In: Bioinformatics, 30 (12), pp. i329-i337, 2014, ISSN: 1367-4811.

Abstract | Links | BibTeX

Most of our other papers in their final form do not follow this format exactly.  But many of them in earlier drafts used this template and then during the revision process, added a paragraph or two expanding one of the paragraphs in the template.  For example, this paper expanded the implication to two paragraphs:

Kang, Eun Yong; Han, Buhm; Furlotte, Nicholas; Joo, Jong Wha J; Shih, Diana; Davis, Richard C; Lusis, Aldons J; Eskin, Eleazar

Meta-Analysis Identifies Gene-by-Environment Interactions as Demonstrated in a Study of 4,965 Mice Journal Article

In: PLoS Genet, 10 (1), pp. e1004022, 2014, ISSN: 1553-7404.

Abstract | Links | BibTeX

and this paper expanded both the context and problem to two paragraphs each:

Sul, Jae Hoon; Han, Buhm ; Ye, Chun ; Choi, Ted ; Eskin, Eleazar

Effectively Identifying eQTLs from Multiple Tissues by Combining Mixed Model and Meta-analytic Approaches Journal Article

In: PLoS Genet, 9 (6), pp. e1003491, 2013, ISSN: 1553-7404.

Abstract | Links | BibTeX

For methods papers, sometimes what are proposing is an incremental improvement over another solution. In this case, moving from the context to the problem is very difficult without explaining the other solution. For this scenario, we suggest the following six-paragraph structure:
Problem 1 (the BIG problem)
Solution 1 (the previous method)
Problem 2 (Why does the previous method fall short?)
Solution 2 (“In this paper” you are going to improve Solution 1)
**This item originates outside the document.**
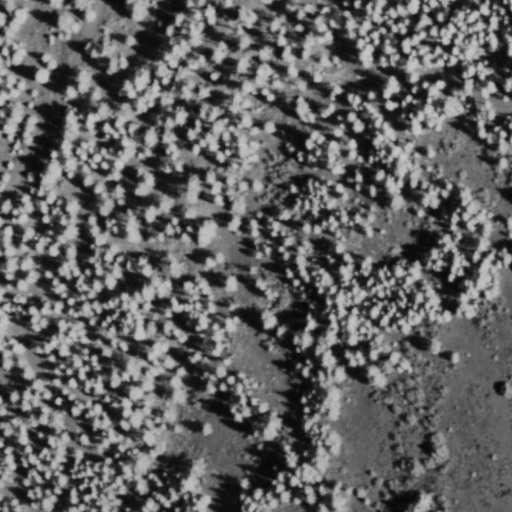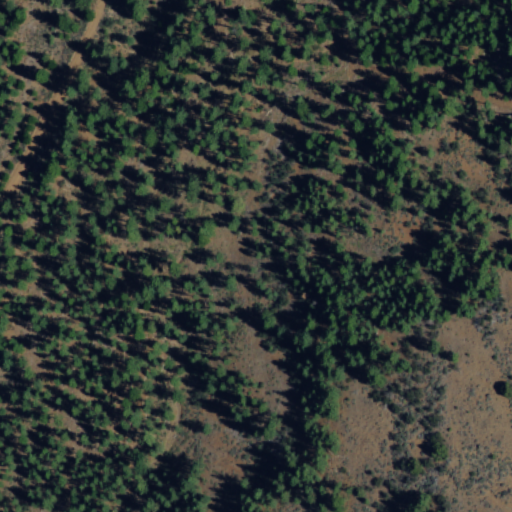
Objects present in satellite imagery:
road: (51, 99)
An example of 6 paragraph introductions where the 3rd and 4th paragraph were merged is:

Furlotte, Nicholas A; Kang, Eun Yong; Nas, Atila Van; Farber, Charles R; Lusis, Aldons J; Eskin, Eleazar

Increasing Association Mapping Power and Resolution in Mouse Genetic Studies Through the Use of Meta-analysis for Structured Populations. Journal Article

In: Genetics, 191 (3), pp. 959-67, 2012, ISSN: 1943-2631.